Son zamanlarda okuduğum “Plato and a Platypus Walk into a Bar” kitabında Thomas Cathcart ve Daniel Klein isimli iki akademisyen şakalar üzerinden felsefi kavramları hepimizin anlayacağı bir dille anlatıyorlar.

Kitapta ünlü düşünür Aristo’dan bir hikâye vardı:

Sormuşlar “En iyi dostun kim ?” diye

. Kendisi en iyi dostunun terzisi olduğunu söylemiş.

 Dostları “Nasıl olur? Uzun yıllardır birlikte olduğun felsefe yaptığın dostların var, birlikte doğup büyüdüğün yakın akrabaların var, kardeşlerin var onların arasından neden terzini seçtin?” Aristo şöyle açıklamış: ” Onlar beni hala ilk tanıdıkları ve kararlaştırdıkları kanaatle yorumluyorlar, beni bir yere koydular ve benim için ne düşündüklerine karar verdiler, tekrar ölçmüyorlar. Oysa terzim bana her yeni elbise dikmeye başladığından benim ölçülerimi yeniden alıyor ve değerlendiriyor.”

Hepimiz böyle değil miyiz?

Kişiler, siyasi partiler ya da şirketlerle ilgili görüşlerimizi çoğunlukla bir kez oluşturduktan sonra bir daha değiştirmeyiz, her defasında ilk edindiğimiz kanaate başvurur ve bir kez daha objektif olarak değerlendirme yapmayız. Negatif olarak kişi, kuruluş ya da şirketlerle ilgili görüşümüz bu konuda çok büyük bir kırılma yaşadığımız zaman değişir.

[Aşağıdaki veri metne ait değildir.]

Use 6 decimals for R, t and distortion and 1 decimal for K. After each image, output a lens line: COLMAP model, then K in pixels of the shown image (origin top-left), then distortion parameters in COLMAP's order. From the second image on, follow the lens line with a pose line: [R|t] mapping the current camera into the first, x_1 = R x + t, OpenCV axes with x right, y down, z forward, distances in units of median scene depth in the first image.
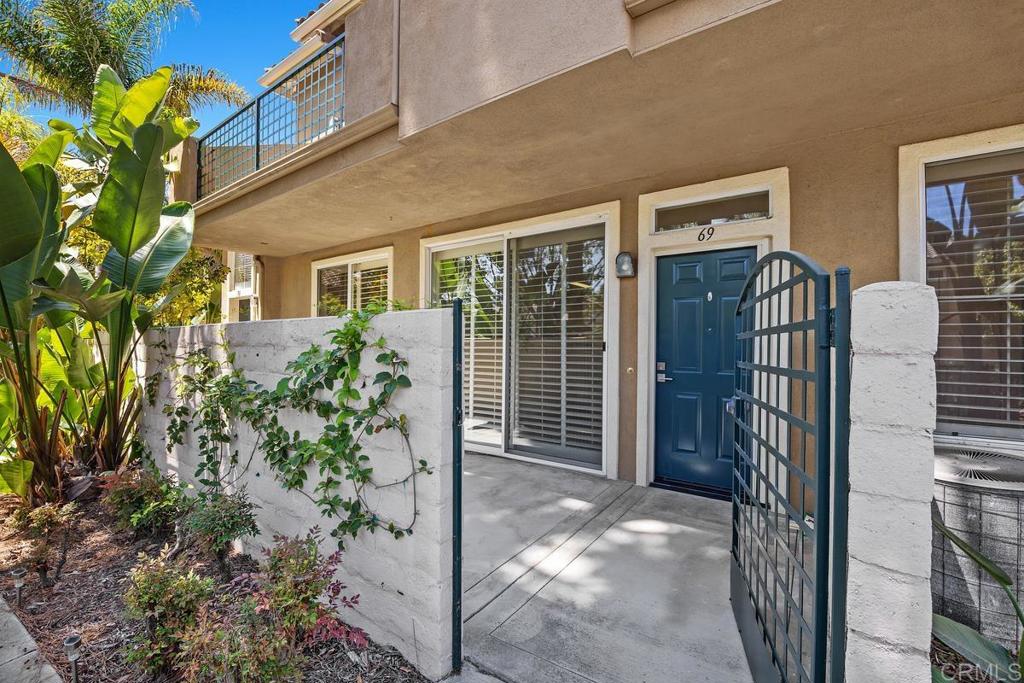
lens RADIAL K [[454.8, 0, 510.2], [0, 454.8, 343.0], [0, 0, 1]] dist [-0.010133, 0.002380]
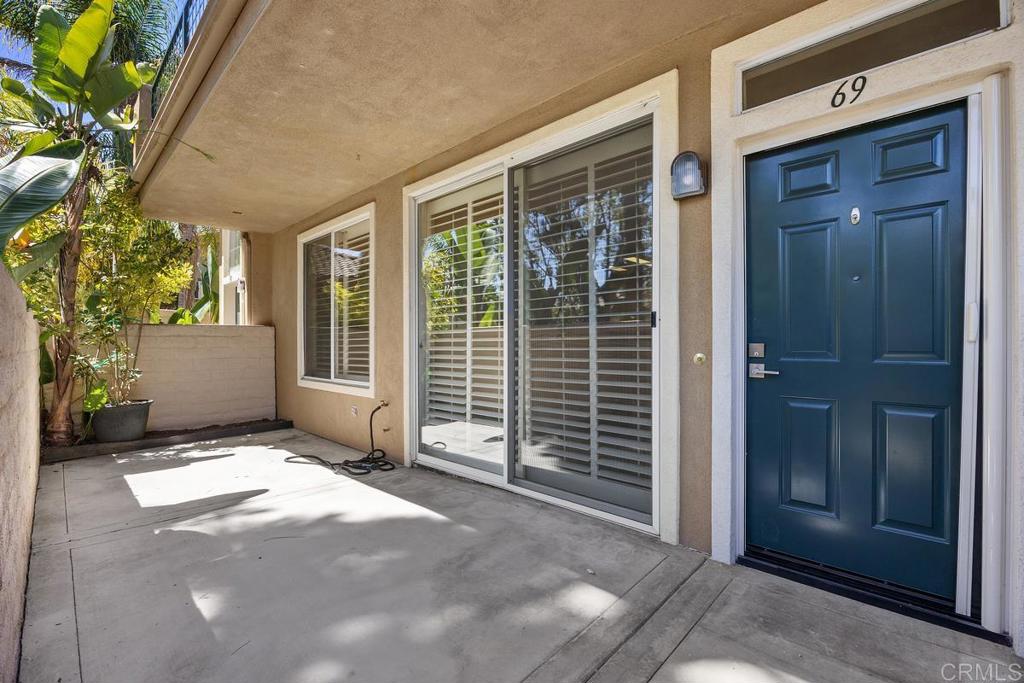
lens RADIAL K [[454.8, 0, 510.2], [0, 454.8, 344.5], [0, 0, 1]] dist [-0.010133, 0.002380]
pose [[0.988292, -0.011678, -0.152127, 0.111791], [0.012503, 0.999912, 0.004466, 0.036322], [0.152062, -0.006316, 0.988351, 0.383855]]
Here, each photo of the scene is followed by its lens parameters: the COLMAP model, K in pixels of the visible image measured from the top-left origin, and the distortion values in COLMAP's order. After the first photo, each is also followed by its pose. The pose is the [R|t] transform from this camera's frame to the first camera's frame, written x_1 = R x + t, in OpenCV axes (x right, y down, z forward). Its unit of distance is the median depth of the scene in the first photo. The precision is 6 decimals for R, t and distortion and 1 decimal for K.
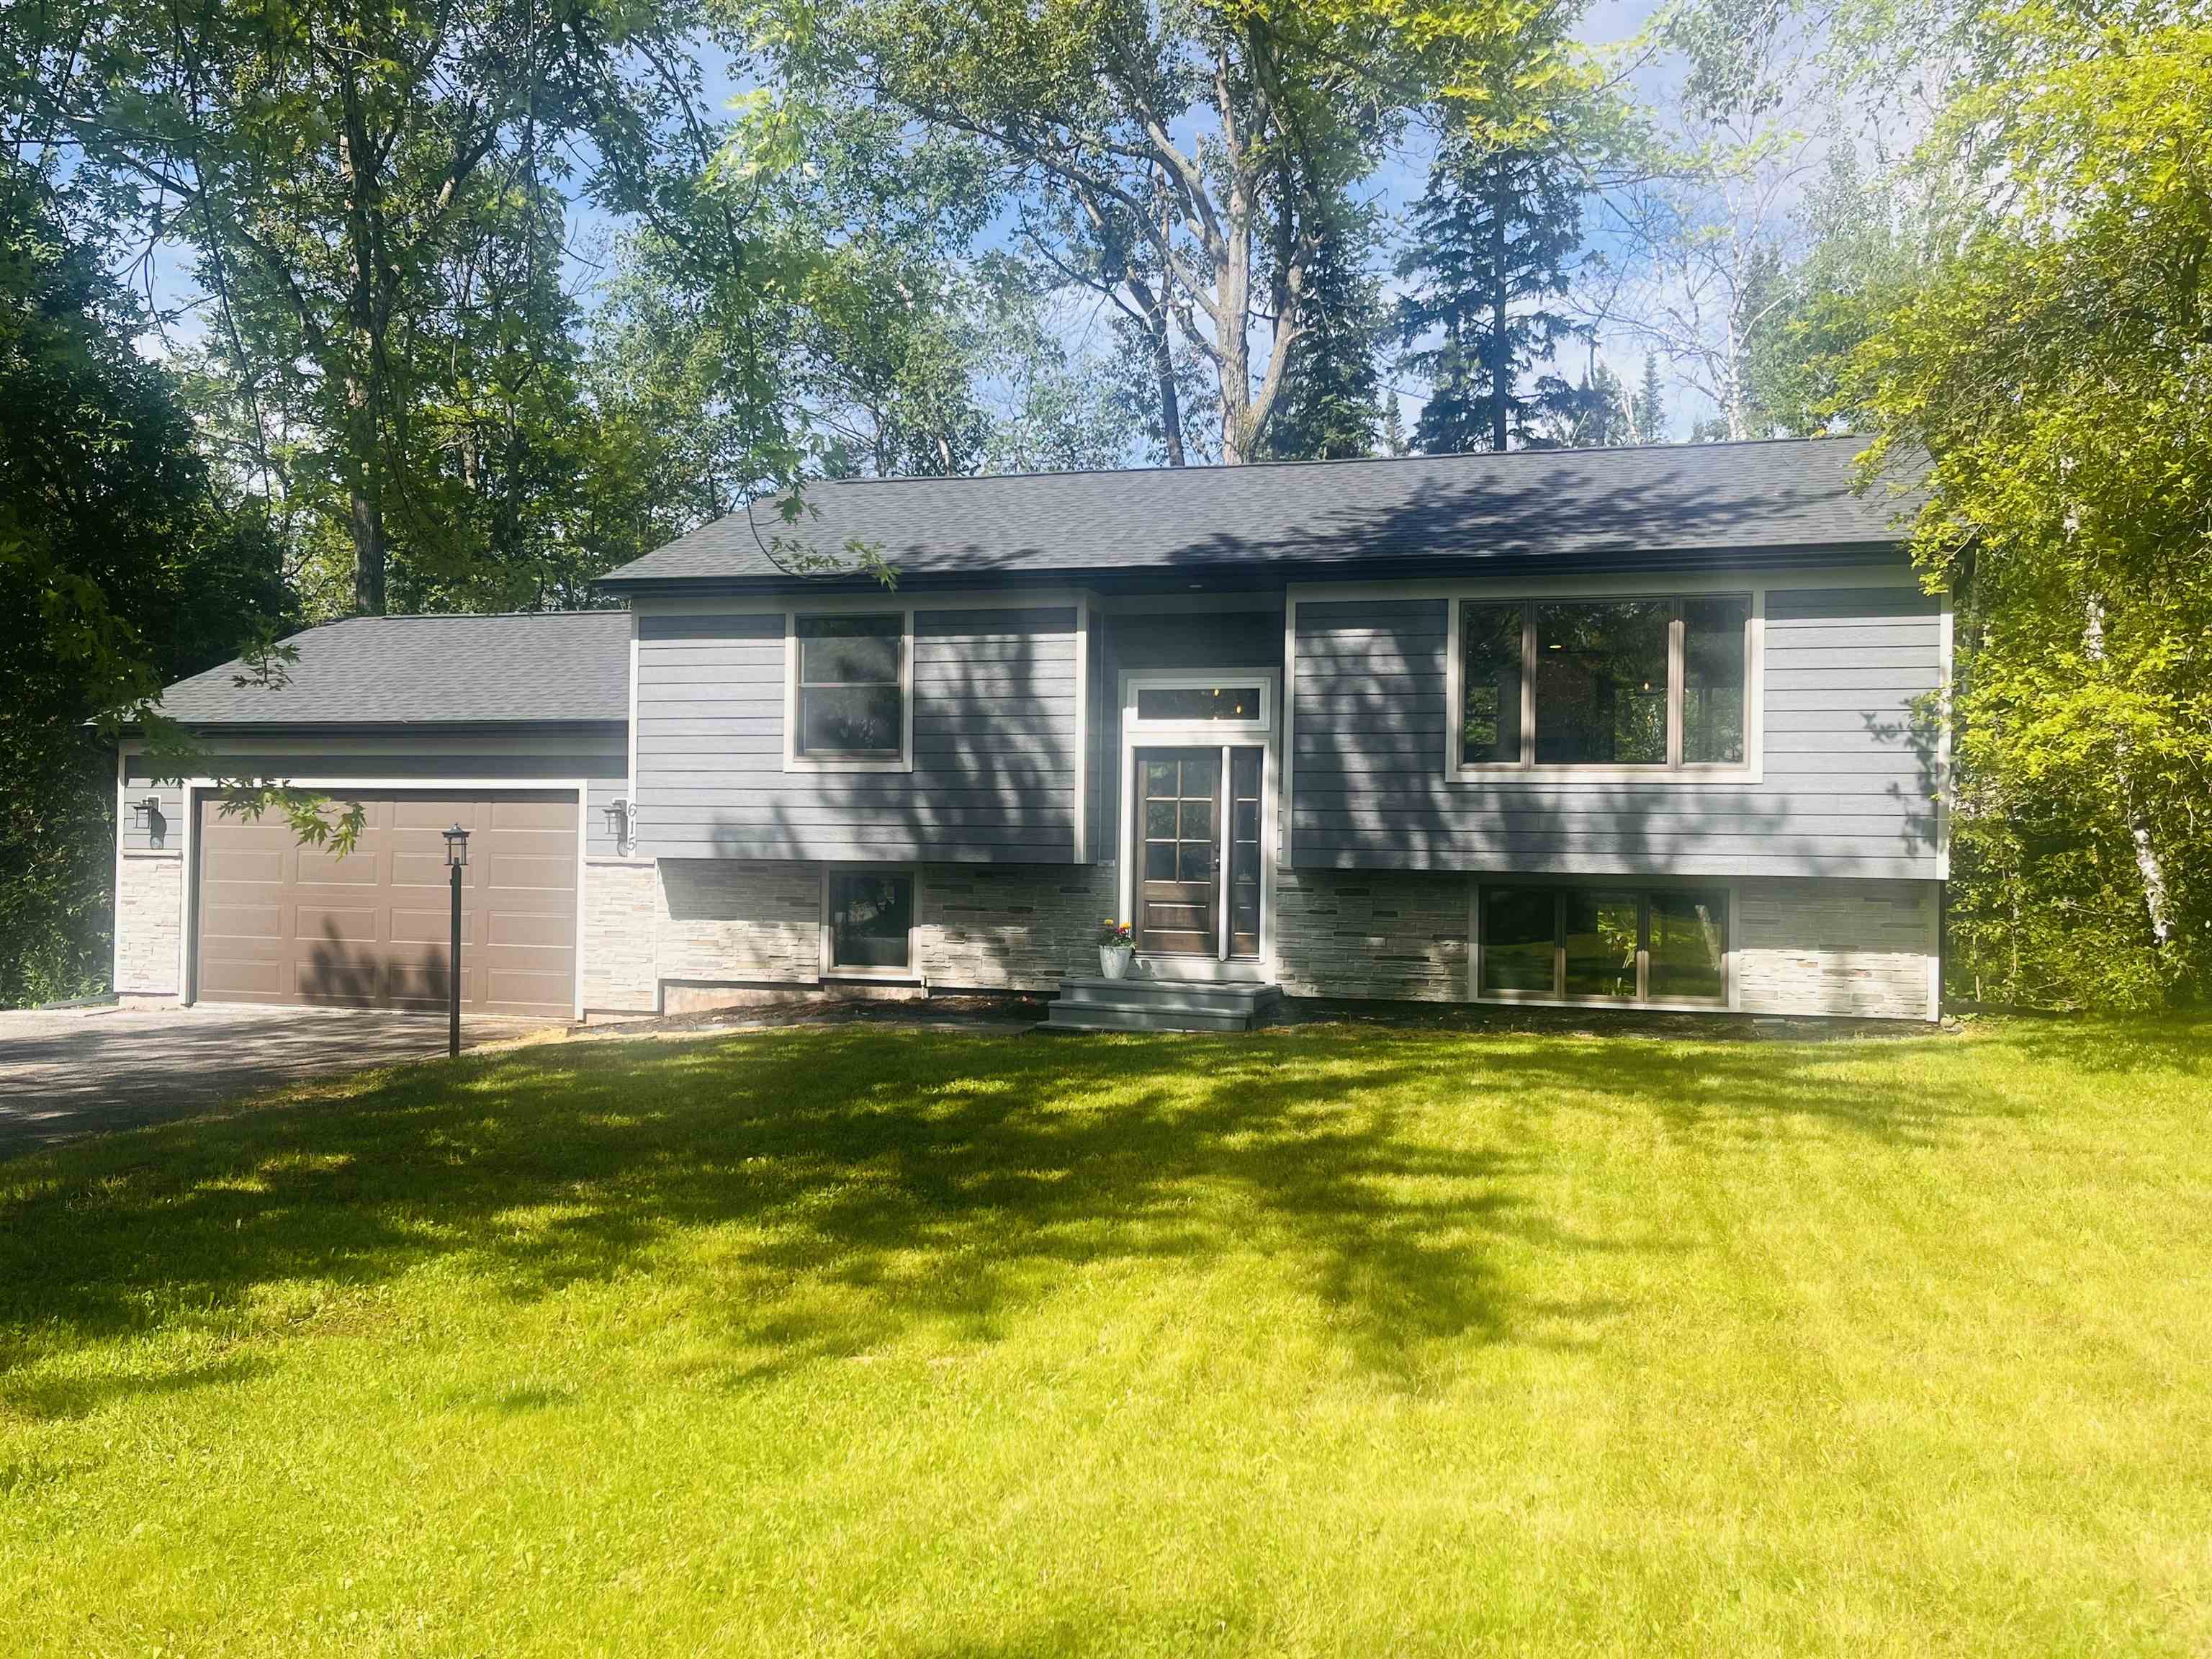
lens RADIAL K [[1874.5, 0, 1106.0], [0, 1874.5, 829.3], [0, 0, 1]] dist [0.007741, 0.003899]
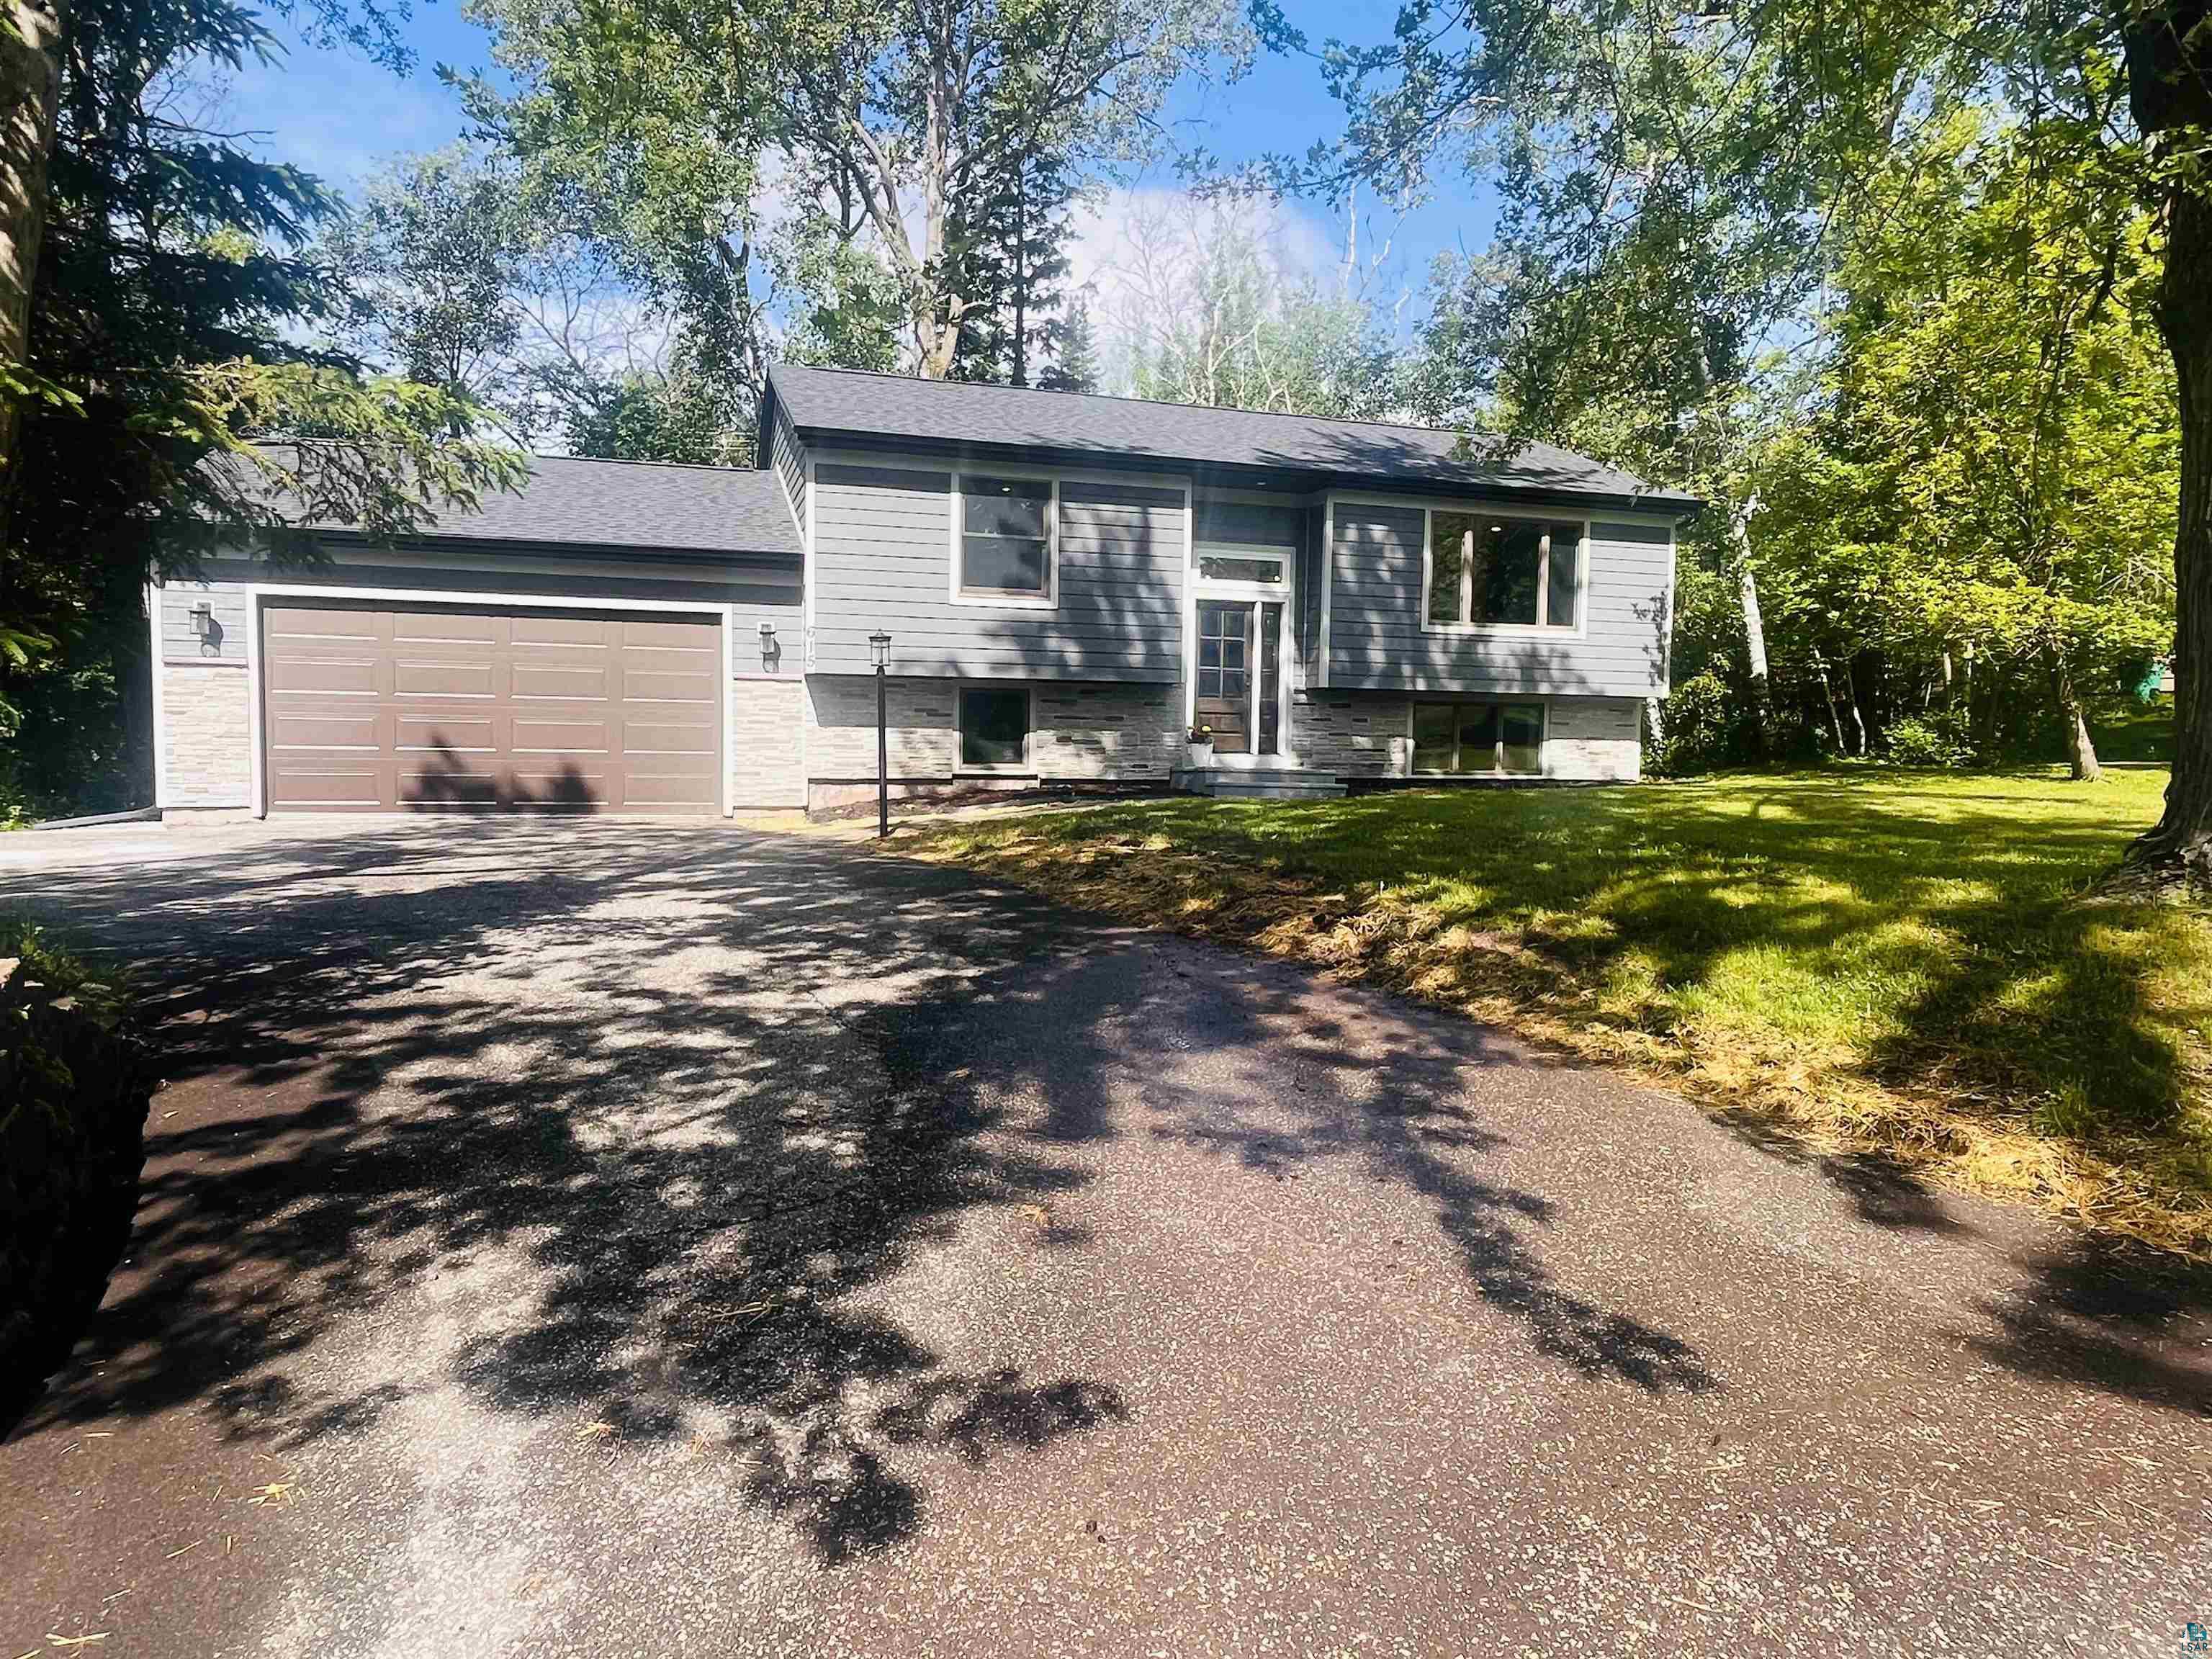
lens RADIAL K [[1350.0, 0, 1105.5], [0, 1350.0, 829.7], [0, 0, 1]] dist [-0.004744, -0.000082]
pose [[0.837381, -0.048744, 0.544442, -0.575486], [-0.023268, 0.991935, 0.124595, 0.001701], [-0.546124, -0.117002, 0.829493, 0.200352]]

Bunun için üç nedenimiz var:

  • Bir tanesi Aristo’nun bahsettiği; bir kez karar verilmiş ve bir daha objektif olarak bakılmıyordur.
  • İkincisi; İnsanların kendilerinin hep doğru düşündüğünü düşünmesidir, bir kez bir konuda beyanat verildikten sonra, “Mehmet bey iyidir kendisini çok severim.” ya da “Şu şirket çok çok iyi kendilerinden çok iyi servis alıyorum” dedikten sonra, “Ben yanılmışım arkadaş aslında bu şirketin servisi hiç iyi değilmiş.” ya da “Şu yönde hataları var” demek istemediği için bu kişinin ya da servisin kötü yanlarını görmezden gelir.
  • Üçüncüsü ise tamamen duygusal, sevdiğimiz bir kişinin ya da kuruluşun hatalarını da görmezlikten gelme eğilimi vardır.

Kişisel ya da kurumsal olarak bir servis aldığımızda, hemen ilk günlerde bu konuda bizde ilk kanaat oluşur ve bu servisi kafamızda bir yerde kategorize ederiz, oysa zaman içinde bu servis iyi yada kötü yönde gelişebilir. Bu yüzden aldığınız servis için bir ölçümleme metodu oluşturmakta yarar var, tabi ideal olan bu ölçümlemenin otomatik, aynı zamanda geliştirmeye ve iyileştirmeye açık olması.

Datassist, Türkiye’de kurulan ilk bordro outsourcing firması. İlk olmanın zorlukları ve güzellikleri var. İlk başta amatör bir ruhla müşterimizin taleplerini karşılamakla başlayan serüven zaman içinde bir servis standardı oluşturdu. Zaman içinde verdiğimiz servisi ölçümlemek ve bunu müşterimizi çok meşgul etmeden yapmak için çeşitli yollar denedik ve halen bu yolculukta devam ediyoruz. Müşterilerimize her ay Servis Seviyesi formu yolluyor ve varsa hatalarımızı, nedenlerini sorguluyoruz.

En çok da bu konuda bizi eleştiren ve daha iyisini yapmaya zorlayan ama gerektiğinde takdir eden müşterilerimizi seviyoruz. Çünkü onlar ilk kanaatle yetinmeyip bizi bir terzi gibi tekrar tekrar ölçüyorlar.